HMs reach the soil surface in various forms. These are oxides and various salts of metals, both soluble and practically insoluble in water.
The environmental consequences of soil contamination with heavy metals depend on the pollution parameters, geochemical conditions and soil stability. The pollution parameters include the nature of the metal, i.e. its chemical and toxic properties, the metal content in the soil, the form of the chemical compound, the period from the moment of pollution, etc.
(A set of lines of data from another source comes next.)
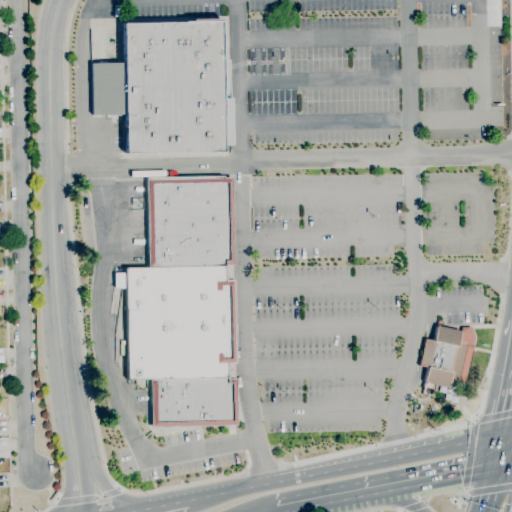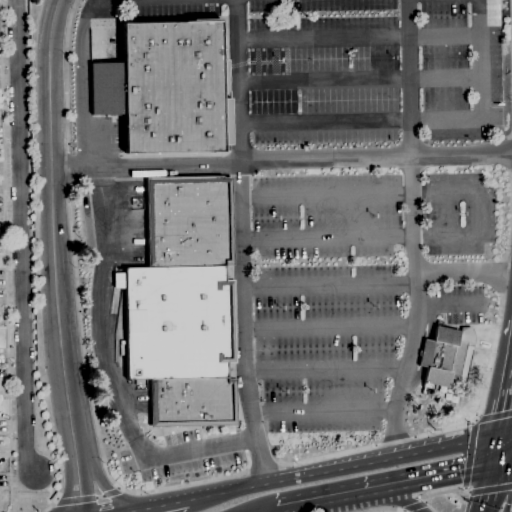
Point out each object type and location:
road: (85, 10)
road: (358, 36)
road: (480, 59)
road: (511, 68)
road: (67, 75)
road: (359, 79)
building: (165, 88)
building: (165, 88)
road: (359, 122)
road: (511, 156)
road: (281, 163)
road: (67, 170)
road: (326, 194)
road: (479, 214)
road: (509, 219)
road: (414, 230)
road: (21, 237)
road: (327, 239)
road: (240, 243)
road: (5, 256)
road: (52, 256)
road: (463, 272)
road: (501, 277)
building: (117, 281)
road: (329, 283)
road: (440, 303)
building: (183, 304)
building: (184, 304)
road: (329, 327)
building: (446, 356)
building: (444, 357)
road: (325, 370)
road: (106, 372)
road: (92, 404)
road: (507, 414)
road: (510, 414)
road: (324, 416)
road: (442, 431)
road: (507, 436)
traffic signals: (503, 437)
road: (498, 453)
road: (503, 468)
road: (263, 469)
traffic signals: (494, 470)
road: (318, 474)
road: (429, 482)
road: (108, 490)
road: (120, 490)
road: (488, 491)
road: (111, 493)
road: (100, 497)
road: (223, 498)
road: (75, 500)
road: (392, 501)
road: (433, 501)
road: (52, 503)
road: (54, 503)
road: (324, 504)
road: (384, 509)
road: (403, 511)
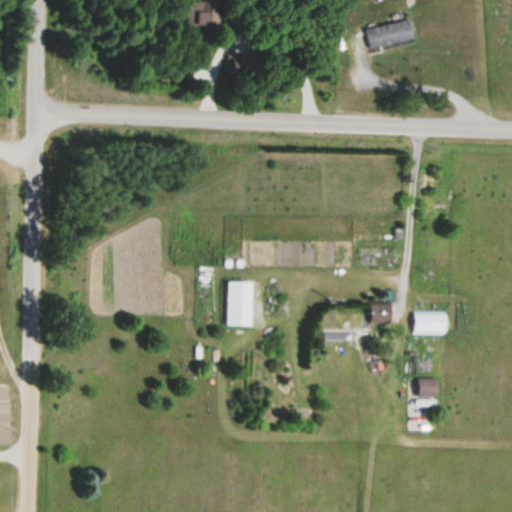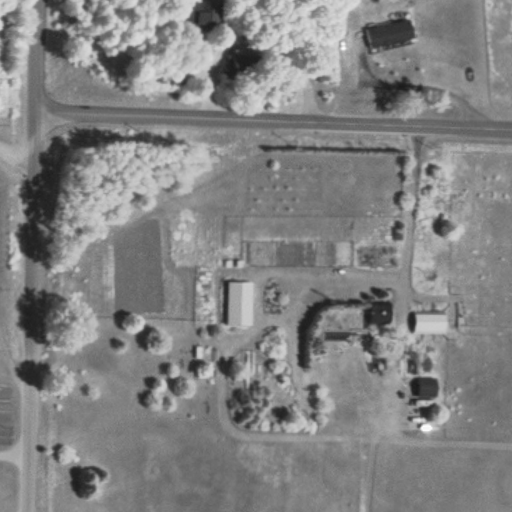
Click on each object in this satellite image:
building: (388, 34)
road: (270, 118)
road: (26, 255)
building: (240, 304)
building: (429, 323)
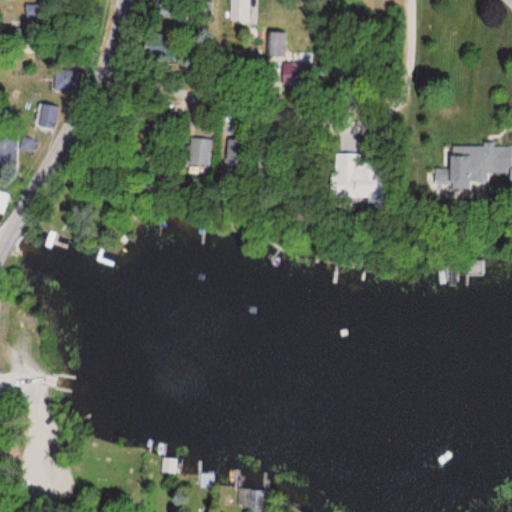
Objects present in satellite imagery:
building: (237, 10)
building: (273, 45)
building: (67, 80)
road: (81, 108)
road: (304, 113)
building: (47, 117)
building: (28, 144)
building: (196, 152)
building: (6, 157)
building: (470, 171)
building: (360, 175)
building: (3, 199)
road: (11, 232)
park: (46, 427)
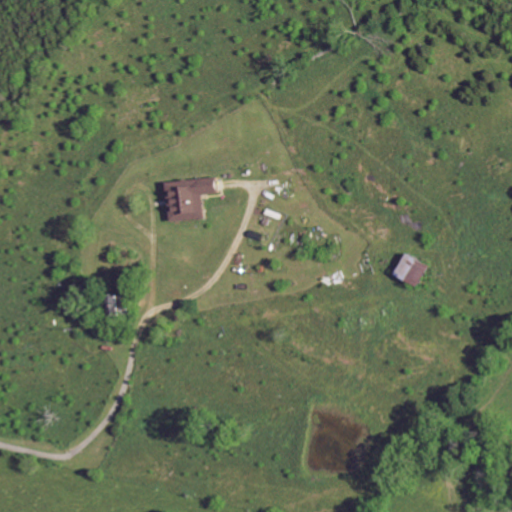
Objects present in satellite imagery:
building: (194, 200)
building: (417, 272)
road: (136, 340)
The resistance of soils to pollution depends on the particle size distribution, the content of organic matter, acidity alkaline and redox conditions, activity of microbiological and biochemical processes, etc.
The resistance of living organisms, primarily plants, to elevated concentrations of heavy metals and their ability to accumulate high concentrations of metals can pose a great danger to human health, since they allow the penetration of pollutants into food chains.
When regulating the content of heavy metals in soil, the multifunctionality of the soil should be taken into account. Soil can be considered as a natural body, as a habitat and substrate for plants, animals and microorganisms, as an object and means of agricultural and industrial production, as a natural reservoir containing pathogenic microorganisms, as part of the terrestrial biogeocenosis and the biosphere as a whole.